Completing the square is a bit more involved, but it's a fundamental technique that unlocks a deeper understanding of algebraic manipulation. It's also super useful when dealing with conic sections and other advanced math topics. So, while it might feel like a workout, the payoff in terms of understanding is huge!

Verifying Your Solutions

Once you've found your potential solutions, it's always a good idea to verify them by plugging them back into the original equation, $x^2 - 5x - 36 = 0$. This is like a double-check to make sure your math is spot on and you haven't made any silly errors along the way. It’s a crucial step, especially in tests or when precision really matters.

Let's check $x = 9$:

$(9)^2 - 5(9) - 36 = 81 - 45 - 36 = 36 - 36 = 0$

It works! $x=9$ is indeed a solution.

Now let's check $x = -4$:

$(-4)^2 - 5(-4) - 36 = 16 - (-20) - 36 = 16 + 20 - 36 = 36 - 36 = 0$

And $x = -4$ checks out too!

Seeing both solutions satisfy the original equation gives you that great feeling of confidence. If you ever get a result that doesn't work when you plug it back in, don't get discouraged! Just retrace your steps, check your arithmetic, and figure out where you might have gone astray. Verification is your safety net, guys!

Conclusion

So there you have it! We've successfully tackled the quadratic equation $x^2 - 5x - 36 = 0$ using three powerful methods: factoring, the quadratic formula, and completing the square. Each method has its own strengths and can be more suitable depending on the specific equation and your personal preference. Factoring is often the fastest when possible, the quadratic formula is your universal go-to, and completing the square offers deep insight into the structure of quadratic equations.
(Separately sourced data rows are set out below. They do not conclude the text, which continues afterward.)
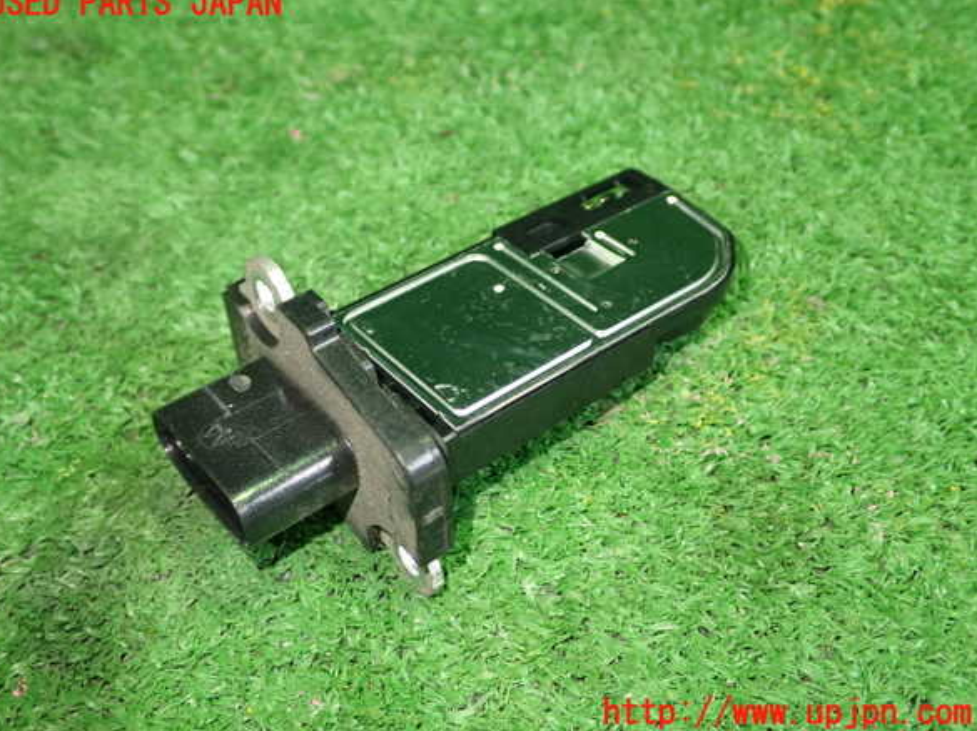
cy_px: 359
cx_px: 479
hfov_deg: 47.9
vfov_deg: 36.8
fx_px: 1100
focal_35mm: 39
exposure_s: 1/40
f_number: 2.7
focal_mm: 6.83
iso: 500
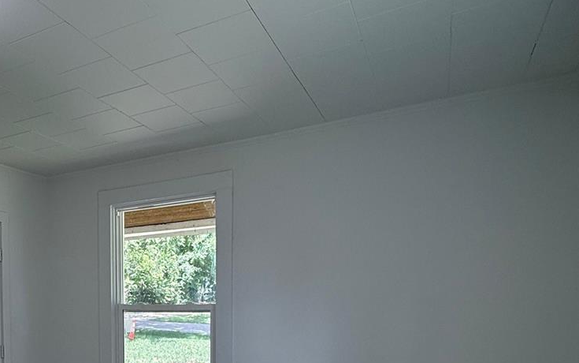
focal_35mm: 31
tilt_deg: -1.6
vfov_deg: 38.0
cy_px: 324
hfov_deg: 57.7
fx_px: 489
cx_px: 136
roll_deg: -0.2
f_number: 2.2
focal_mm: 2.22
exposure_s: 1/128
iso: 64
Remember, the solutions we found are $x = 9$ and $x = -4$. These are the values of $x$ that make the equation true, meaning they are the points where the parabola $y = x^2 - 5x - 36$ crosses the x-axis. Keep practicing these techniques, and soon you'll be solving quadratic equations with confidence and speed. Math is all about building these foundational skills, and you've just reinforced some major ones today. Keep exploring, keep questioning, and keep that mathematical curiosity alive!